Full Description
Based on documentation originating in the environmental sciences, history of science, philosophy and art, Architecture of Nature explores the materiality and the effects of the forces at play in the history of the earth through the architect’s modes of seeing and techniques of representation. This book presents research work developed for the past eight years in the Advanced Research graduate studio ‘Architecture of Nature/ Nature of Architecture’, created and directed by Diana Agrest at the Irwin S. Chanin School of Architecture of the Cooper Union. Architecture of Nature departs from the traditional approach to nature as a referent for architecture and reframes it as its object of study. The complex processes of generation and transformations of extreme natural phenomena such as glaciers, volcanoes, permafrost, and clouds are explored through unique drawings and models, confronting a scale of space and time that expands and transcends the established boundaries of the architectural discipline.
About the Author
Diana Agrest, FAIA is a Professor at the Irwin S. Chanin School of Architecture of The Cooper Union. She has taught at Princeton, Columbia, and Yale Universities. Agrest is internationally renowned for her pioneering and critical approach to architecture in practice and theory, considering architecture an interdiscursive field, focusing since 1989 on the question of Nature. Her designed and built work, which ranges in scale from buildings to cities and urban regions internationally, has received numerous awards. Her books include:
The Sex of Architecture; Agrest and Gandelsonas: Works; Architecture from Without: Theoretical Framings for a Critical Practice; and
A Romance with the City. She wrote, produced, and directed the feature documentary film
The Making of an Avant-Garde: The Institute for Architecture and Urban Studies 1967-1984, which premiered at The Museum of Modern Art in June 2013. Her work has been exhibited in museums and galleries, including: The Museum of Modern Art, The Museum of Contemporary Art, Los Angeles; The San Francisco Museum of Modern Art; The Walker Art Center; Center Pompidou, Paris; and the Milano Triennale. She graduated from the School of Architecture and Urbanism, University of Buenos Aires in 1967 and did Post Graduate Studies at the Centre de Recherche d'Urbanisme and the Ecole Pratique des Hautes Etudes, Vi Section, Paris, France from 1967-1969.

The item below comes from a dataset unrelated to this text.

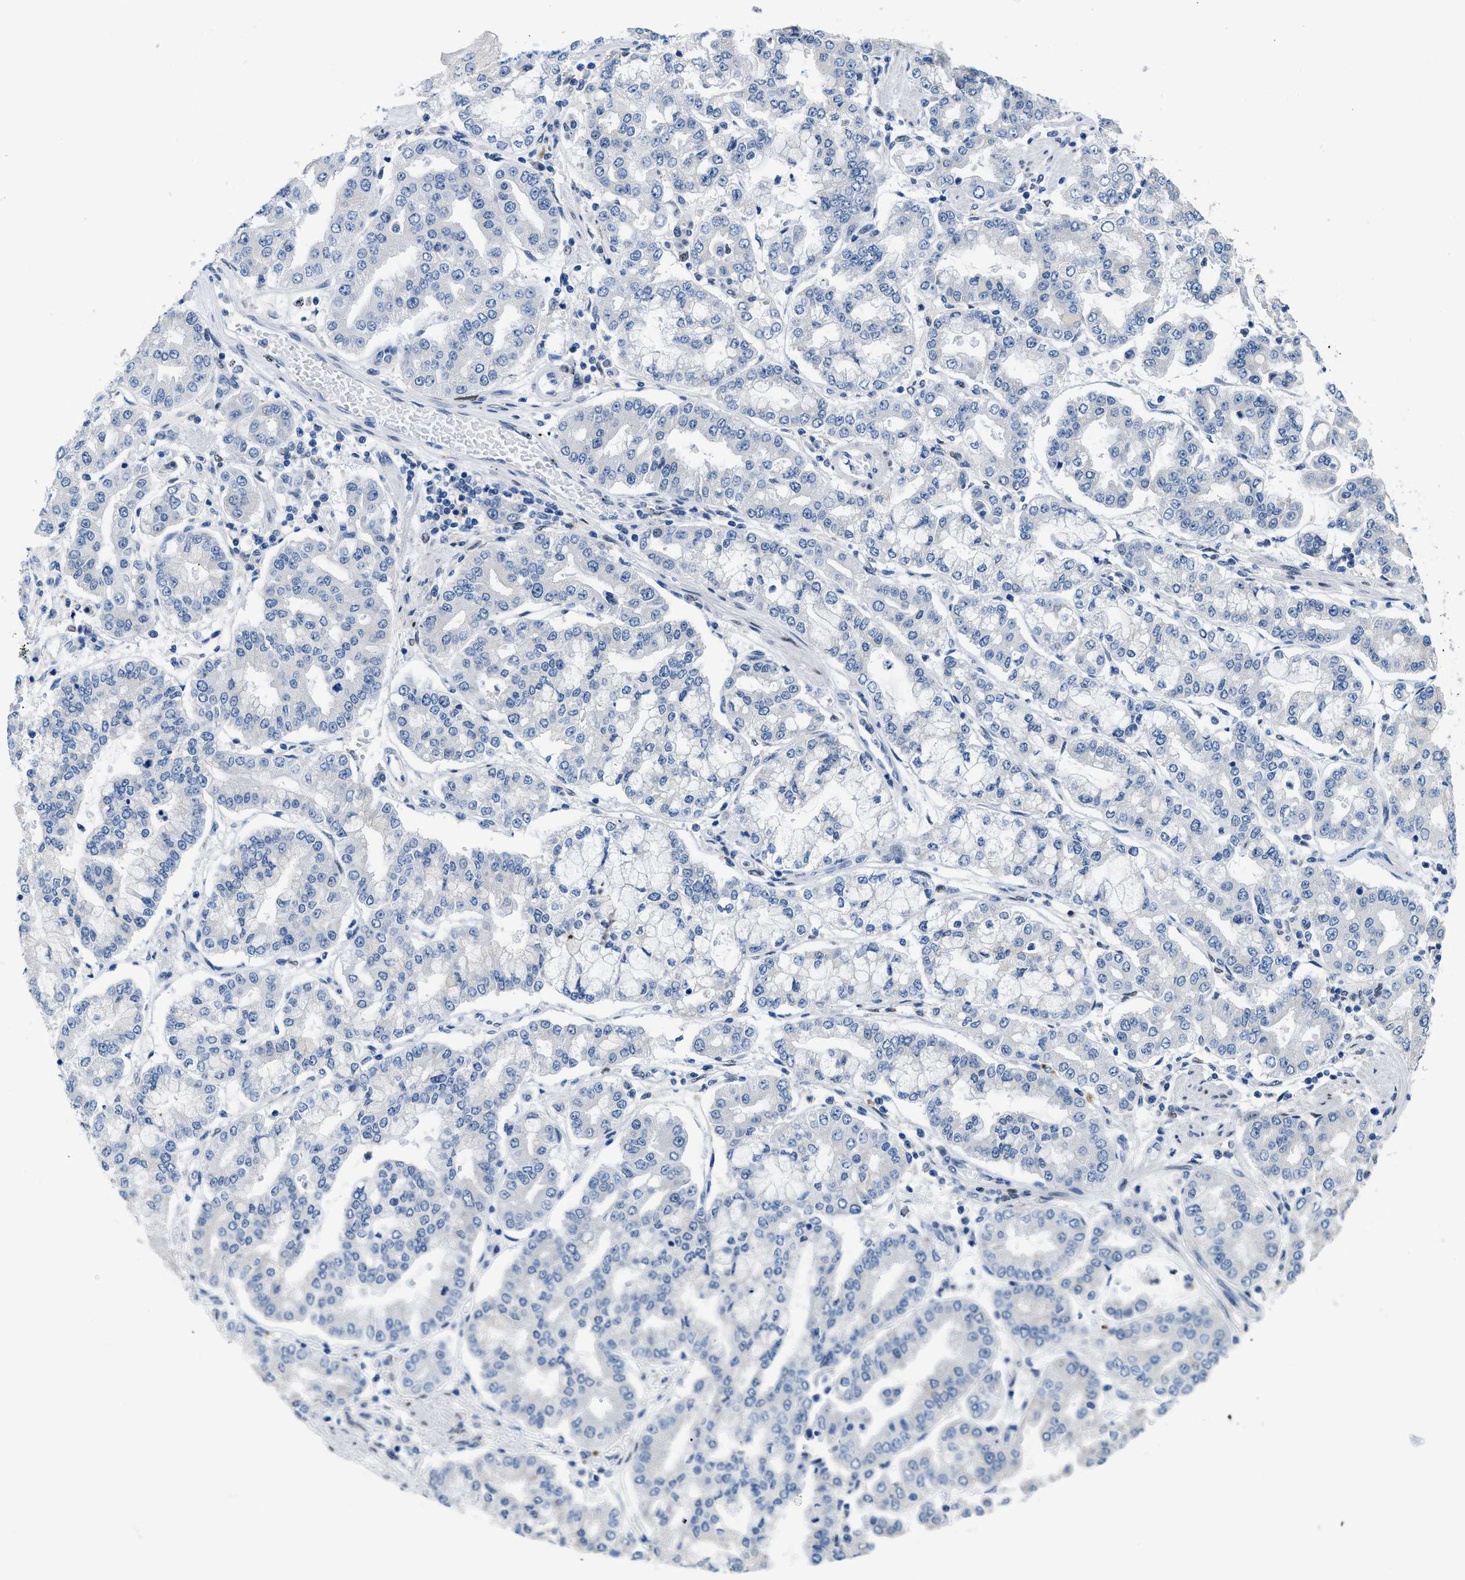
{"staining": {"intensity": "negative", "quantity": "none", "location": "none"}, "tissue": "stomach cancer", "cell_type": "Tumor cells", "image_type": "cancer", "snomed": [{"axis": "morphology", "description": "Adenocarcinoma, NOS"}, {"axis": "topography", "description": "Stomach"}], "caption": "This is a photomicrograph of immunohistochemistry staining of stomach adenocarcinoma, which shows no expression in tumor cells.", "gene": "NFIX", "patient": {"sex": "male", "age": 76}}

John Angus McPhee is an American writer, widely considered one of the pioneers of creative non-fiction. He won the Pulitzer Prize in the category General Non-fiction in 1999 for
Annals of the Former World. In 2008 he received the George Polk Career Award for his indelible mark on American journalism during his nearly half-century career. John McPhee is a Professor of writing at Princeton University, where he has taught since 1974.